_Compito da svolgere:_ Nel testo sull'eccidio di piazzale Loreto, trasforma in un elenco puntato il paragrafo che comincia con «L’8 agosto 1944 un attentato», mantenendone i fatti principali.
─── Testo estratto ───
Martirio, rito, memoria

Le immagini dei funerali dei partigiani sestesi uccisi in piazzale Loreto il 10 agosto 1944

Di Alessandra Rapetti

I fatti

L’8 agosto 1944 un attentato in viale Abruzzi contro un camion tedesco - mai rivendicato ma attribuito ai GAP - provoca la morte di 6 cittadini milanesi e una decina di feriti. Per rappresaglia, il comando tedesco ordina la fucilazione di 15 partigiani detenuti nel carcere di San Vittore. Ad eseguire l’ordine, alle 5.30 del mattino, sono militi della Muti al comando del capitano Pasquale Cardella. Sul luogo della fucilazione, in piazzale Loreto, viene affisso un cartello che definisce i caduti appartenenti alle GAP colpevoli di assassinio, rapina e sabotaggio. I corpi rimangono sul piazzale tutto il giorno, di certo fino alle 18,00. Poi, su pressione del cardinale Ildefonso Schuster, i cadaveri vengono trasferiti all’obitorio di via Ponzio. In data imprecisata, ma sicuramente pochissimi giorni dopo, i corpi sono portati al Cimitero Maggiore di Milano dove gli viene data frettolosa sepoltura.

Il fatto suscita profonda indignazione nella popolazione e approfondisce il solco che separa i milanesi dall’occupazione nazifascista della città. Focolai di scioperi di protesta si hanno in varie fabbriche di Milano e dintorni, numerosi sono gli uomini e le donne che passano sul luogo dell’eccidio per rendere, come possono, omaggio alle vittime.

La costruzione della memoria

La celebrazione dei morti, il ricordo dell’eccidio, si avviano nei giorni immediatamente successivi al 10 agosto. Il 16 agosto un gruppo di garibaldini deposita un mazzo di fiori in piazzale Loreto rinominandolo Piazza Quindici Martiri, e con questa denominazione verrà popolarmente indicato nei mesi successivi. Volantini a firma della Federazione milanese del Partito comunista vengono diffusi in città invitando la popolazione a partecipare alla lotta armata contro gli occupanti nazifascisti per rendere giustizia ai martiri partigiani.
─── Dati in ingresso ───
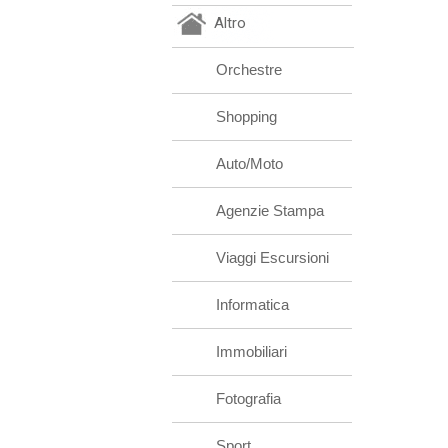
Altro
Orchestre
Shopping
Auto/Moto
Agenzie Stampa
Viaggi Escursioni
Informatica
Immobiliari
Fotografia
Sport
───
─── Dati in ingresso ───
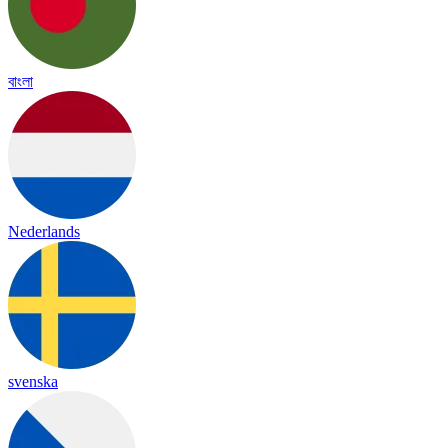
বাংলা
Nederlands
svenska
───
_Risultato qui sotto:_
- L’8 agosto 1944, in viale Abruzzi, un attentato contro un camion tedesco, mai rivendicato ma attribuito ai GAP, causa la morte di 6 cittadini milanesi e una decina di feriti.
- Per rappresaglia il comando tedesco ordina la fucilazione di 15 partigiani detenuti nel carcere di San Vittore.
- L’ordine viene eseguito alle 5.30 del mattino da militi della Muti, al comando del capitano Pasquale Cardella.
- In piazzale Loreto, luogo della fucilazione, viene affisso un cartello che presenta i caduti come appartenenti alle GAP, colpevoli di assassinio, rapina e sabotaggio.
- I corpi restano sul piazzale tutto il giorno, di certo fino alle 18,00.
- Su pressione del cardinale Ildefonso Schuster, i cadaveri vengono trasferiti all’obitorio di via Ponzio.
- Pochissimi giorni dopo, in una data imprecisata, i corpi vengono portati al Cimitero Maggiore di Milano e sepolti frettolosamente.